Public concern about EMF and cancer was stimulated by a 1979 study in Denver, Colo., that found that a group of children who had died from leukemia and other cancers were two to three times more likely to have lived within 131 feet of a high current electrical transmission or distribution line. A 1995 publication lists 14 such studies-eight of them showing a possible link to some cancers but only four of them at levels considered statistically significant. The nine studies considered best by the panel were used for their evaluation.

The concern eventually encompassed electric blankets for children and other appliances, as well as the wiring in homes and the very high levels of EMF in some industries. (Electric blankets and some other appliances have been redesigned, greatly reducing their EMF.)

Although the Department of Energy and the NIEHS, a part of the National Institutes of Health, already had been conducting and supporting some EMF-related research, Congress accelerated the work under a program called EMF/RAPID.

While epidemiological studies continued to try to clarify possible effects in people, EMF/RAPID concentrated on studies in biological systems, fowl and rodents that might support or contradict an EMF effect.

Other studies considered by the panel of experts were performed on cells, and computer simulations were also used.

A copy of the report, or a non-technical summary, will be available in late July and can be requested by writing EMF/RAPID, NIEHS, PO Box 12233, Research Triangle Park, NC 27709. The report and summary will also be on the EMF/RAPID web site: http://www.niehs.nih.gov/health/topics/agents/emf/index.cfm.

Public comments on the report agreed to today will be sought for two months. There will also be hearings for public comment in San Francisco, Chicago and Washington in August (planning continues) and in Tucson, Ariz., Sept. 14-15.

Research on EMF-related issues is likely to continue. Its focus may be re-directed on the advice of the expert panel and others. NIEHS Director Olden's report to Congress is not required by law to follow the views of the experts but their views, requested by NIEHS, are likely to get great weight.
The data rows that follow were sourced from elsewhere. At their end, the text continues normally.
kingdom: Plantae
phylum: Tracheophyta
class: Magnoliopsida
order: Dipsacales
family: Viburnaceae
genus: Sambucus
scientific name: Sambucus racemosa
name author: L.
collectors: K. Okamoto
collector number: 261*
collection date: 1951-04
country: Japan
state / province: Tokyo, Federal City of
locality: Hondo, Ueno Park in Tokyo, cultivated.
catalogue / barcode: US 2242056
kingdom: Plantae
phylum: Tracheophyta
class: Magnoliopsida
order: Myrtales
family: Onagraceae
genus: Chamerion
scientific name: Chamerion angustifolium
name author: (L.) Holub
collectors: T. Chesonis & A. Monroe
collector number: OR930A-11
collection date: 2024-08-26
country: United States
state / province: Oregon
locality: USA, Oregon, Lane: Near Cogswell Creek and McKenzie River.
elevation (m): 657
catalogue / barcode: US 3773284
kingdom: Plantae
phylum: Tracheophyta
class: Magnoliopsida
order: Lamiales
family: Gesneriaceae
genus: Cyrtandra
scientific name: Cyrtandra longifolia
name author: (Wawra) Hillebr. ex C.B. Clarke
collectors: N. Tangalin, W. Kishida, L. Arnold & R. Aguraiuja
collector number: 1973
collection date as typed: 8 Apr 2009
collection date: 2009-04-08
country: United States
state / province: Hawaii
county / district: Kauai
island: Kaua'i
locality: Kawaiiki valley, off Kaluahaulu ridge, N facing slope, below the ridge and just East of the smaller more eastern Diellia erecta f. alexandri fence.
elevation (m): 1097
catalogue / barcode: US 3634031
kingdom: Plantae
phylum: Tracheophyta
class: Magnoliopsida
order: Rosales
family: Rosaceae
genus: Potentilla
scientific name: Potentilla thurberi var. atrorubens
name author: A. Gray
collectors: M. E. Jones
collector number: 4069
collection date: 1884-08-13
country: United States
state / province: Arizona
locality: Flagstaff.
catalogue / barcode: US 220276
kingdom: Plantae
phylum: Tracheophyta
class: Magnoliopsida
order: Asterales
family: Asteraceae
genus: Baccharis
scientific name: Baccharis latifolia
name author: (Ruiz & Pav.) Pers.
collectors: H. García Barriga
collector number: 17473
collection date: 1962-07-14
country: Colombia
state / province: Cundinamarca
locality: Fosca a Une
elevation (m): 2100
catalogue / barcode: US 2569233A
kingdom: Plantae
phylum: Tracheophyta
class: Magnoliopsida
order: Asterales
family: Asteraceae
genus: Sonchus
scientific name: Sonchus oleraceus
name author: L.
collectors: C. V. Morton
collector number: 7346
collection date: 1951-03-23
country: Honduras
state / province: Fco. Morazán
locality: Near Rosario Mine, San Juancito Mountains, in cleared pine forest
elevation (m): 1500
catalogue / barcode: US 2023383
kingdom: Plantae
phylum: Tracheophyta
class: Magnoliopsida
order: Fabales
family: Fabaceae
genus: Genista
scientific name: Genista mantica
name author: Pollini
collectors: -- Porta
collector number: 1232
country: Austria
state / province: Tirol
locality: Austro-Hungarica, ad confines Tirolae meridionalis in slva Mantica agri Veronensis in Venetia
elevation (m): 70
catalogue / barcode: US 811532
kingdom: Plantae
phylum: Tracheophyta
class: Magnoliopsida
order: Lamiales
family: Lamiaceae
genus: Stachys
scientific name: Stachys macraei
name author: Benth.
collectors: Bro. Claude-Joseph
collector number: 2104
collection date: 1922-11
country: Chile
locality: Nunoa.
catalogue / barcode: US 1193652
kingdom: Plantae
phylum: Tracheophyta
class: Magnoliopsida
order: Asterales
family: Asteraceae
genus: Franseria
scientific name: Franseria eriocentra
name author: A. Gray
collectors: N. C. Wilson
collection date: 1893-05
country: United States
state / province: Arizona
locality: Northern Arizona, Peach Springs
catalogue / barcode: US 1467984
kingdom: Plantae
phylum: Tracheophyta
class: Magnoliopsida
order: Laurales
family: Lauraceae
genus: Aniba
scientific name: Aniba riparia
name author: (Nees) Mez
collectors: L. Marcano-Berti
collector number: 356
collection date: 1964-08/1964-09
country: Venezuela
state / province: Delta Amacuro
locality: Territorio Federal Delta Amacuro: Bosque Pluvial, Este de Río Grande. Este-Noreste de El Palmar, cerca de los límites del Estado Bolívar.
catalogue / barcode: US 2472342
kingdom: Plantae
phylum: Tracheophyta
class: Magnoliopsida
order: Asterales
Arnold L. Brown, M.D., of the University of Wisconsin at Madison, was vice chair. The panel was convened and organized by Christopher J. Portier, Ph.D., chief of the Laboratory of Computational Biology and Risk Analysis at the NIEHS, with advice from the National EMF Interagency Committee chaired by Shirley D. Linde of Los Angeles, and the National EMF Interagency Committee representing 11 federal regulatory agencies. Some of the experts have done research on EMF while others have distinguished themselves in other research fields. The scientists were assembled from organizations in Sweden, France, Japan and Italy as well as from Battelle Pacific Northwest Laboratory in Richland, Wash., the National Institute for Occupational Safety and Health in Cincinnati, Ohio, Northwestern University Medical School in Chicago, the Oak Ridge National Laboratory in Tennessee, the Midwest Research Institute in Kansas City, Mo., the State University of New York at Stony Brook, and the Johns Hopkins University in Baltimore, Md.

Members of national advisory groups, members of the public and the press observed the discussions throughout the lengthy, open meeting.